Categories: Miscellaneous

Goods & Services Tax (GST) and common man

The much talked about Goods and Services Tax or GST can be implemented anytime from April 1, 2017, to September 16, 2017, as it is a transactional tax and not income tax, it can be implemented at any stage of the financial year. Ever since the decision to implement GST was passed in August this year, there has been a lot of uncertainty regarding GST and how it would affect the common man as and when it will be implemented. Before talking about the impact of GST, let us understand the basics of the proposed GST structure.

The Good and Services Tax is by far the biggest tax reform in the country which will replace a plethora of indirect taxes which exist currently such as Central Excise Duty, VAT, Octroi, Entry Tax, Luxury Tax and other such taxes to be replaced by GST. Given the diversity and income disparity in India, the government has rolled out a 4 tier rate structure of 5%, 12%, 18% and 28% so as to keep inflation in check and subsidize essential commodities and a higher tax rate for luxury items and sin goods.

There have been constant debates and discussions about the implications of GST on the pocket of a common man. Here are the few major implications of GST on the common man:

  • A single indirect tax would replace multiple indirect taxes: This is clearly an advantage that GST will offer as it reduces the number of taxes to one single tax. Manufacturing companies pay excise duty on the goods they produce and this increases the cost of goods which is passed on to the final consumer. Service providers pay service tax on services rendered within India which is passed to the customers. Apart from this, there are a many other taxes which get added to the final cost. Restaurants charge on the food we eat out, Octroi is charged when goods move from one state to another. There is entertainment tax charged on the movies we watch and much such which ultimately form a part of the cost of goods and services. With the introduction of GST, all these taxes will be done away with.
  • No tax on 50% items included in the CPI Basket: In order to keep inflation in check and to protect the interest of poor, 50% of the items in the Consumer Price Index (CPI) basket such as food grains will not be taxed at all. The other items of essential items such as oil, tea, utensils, spices etc would attract the lowest tax rate of 5%.
  • Goods in FMCG sector to become cheaper: At present goods purchased attract an excise duty of 5% and an additional VAT of 14% which makes the effective tax on such goods of about 28% and all this are borne by the consumer as they are a part of the final price.

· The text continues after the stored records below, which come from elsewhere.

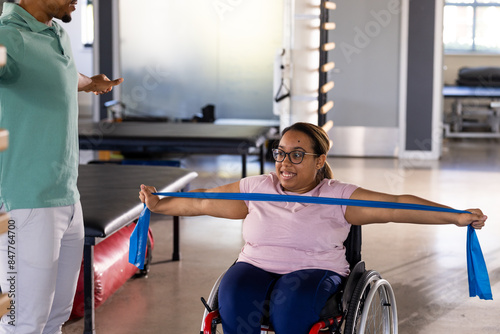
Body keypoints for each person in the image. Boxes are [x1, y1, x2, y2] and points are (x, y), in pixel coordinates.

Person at [139, 122, 487, 334]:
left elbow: (397, 206)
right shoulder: (256, 188)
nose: (284, 163)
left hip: (315, 270)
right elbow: (201, 201)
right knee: (233, 292)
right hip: (255, 265)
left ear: (320, 160)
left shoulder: (339, 196)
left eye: (297, 155)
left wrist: (455, 216)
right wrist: (159, 205)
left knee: (291, 302)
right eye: (280, 153)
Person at [0, 1, 123, 333]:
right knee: (22, 323)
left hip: (68, 199)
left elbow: (56, 74)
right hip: (25, 205)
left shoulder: (57, 32)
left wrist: (87, 81)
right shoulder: (8, 37)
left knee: (56, 318)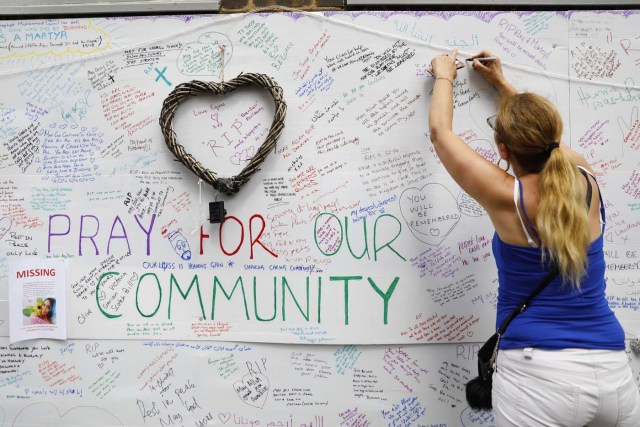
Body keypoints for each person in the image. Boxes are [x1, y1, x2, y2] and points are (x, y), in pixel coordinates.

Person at [428, 49, 640, 426]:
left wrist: (444, 74)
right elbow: (542, 138)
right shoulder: (584, 174)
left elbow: (441, 134)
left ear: (503, 149)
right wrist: (503, 85)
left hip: (538, 375)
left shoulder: (507, 197)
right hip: (614, 375)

Under GST Bill the final rate of tax would be 18% which is much lower than the current 28% thus lowering the cost of a host of goods.
  • Luxury items and sin goods to become expensive:
    Items which do not form a part of daily consumption and which are not consumed by masses are to be charged at the highest tax rate of 28%. Thus, for those who indulge in luxury products such as luxury cars, clothing, bags, shoes, perfumes etc will have to pay higher taxes and this would increase the price of such goods. Sin goods which are basically items are like cigarettes, pan masala and alcohol are already in the highest tax bracket but after GST these would attract an additional cess and would make them more expensive.
  • Services will become more expensive: For any services rendered to you by your service provider, there is a service tax of 15% which includes 14% service tax and 0.5% cess for swachhbharatudyaan and 0.5 % of krishikalyan. Under the GST regime, services are likely to be charged at a higher rate of 18% which is slightly higher than the current service tax. Thus GST will result in the increase in the cost of the host of services like dining out, airline tickets, mobile phones, broadband bills, electricity bills, equity trading, buying insurance, foreign trips, and other professional services. This is one area which would have a huge impact on the finances of a common man as there are many such services availed regularly.
  • E-commerce portals to come under GST: Online purchases have become very common as these websites offer huge discounts and offer all year round. Currently, they are outside the tax bracket but now these portals also will come under the net of GST regime, thus buying from such portals may no longer be advantageous.

 In short, GST will be a mixed bag for the common man where essential goods will become a little cheaper and availing services would be a tad more expensive and the tryst with luxury and sin goods is sure to get very expensive.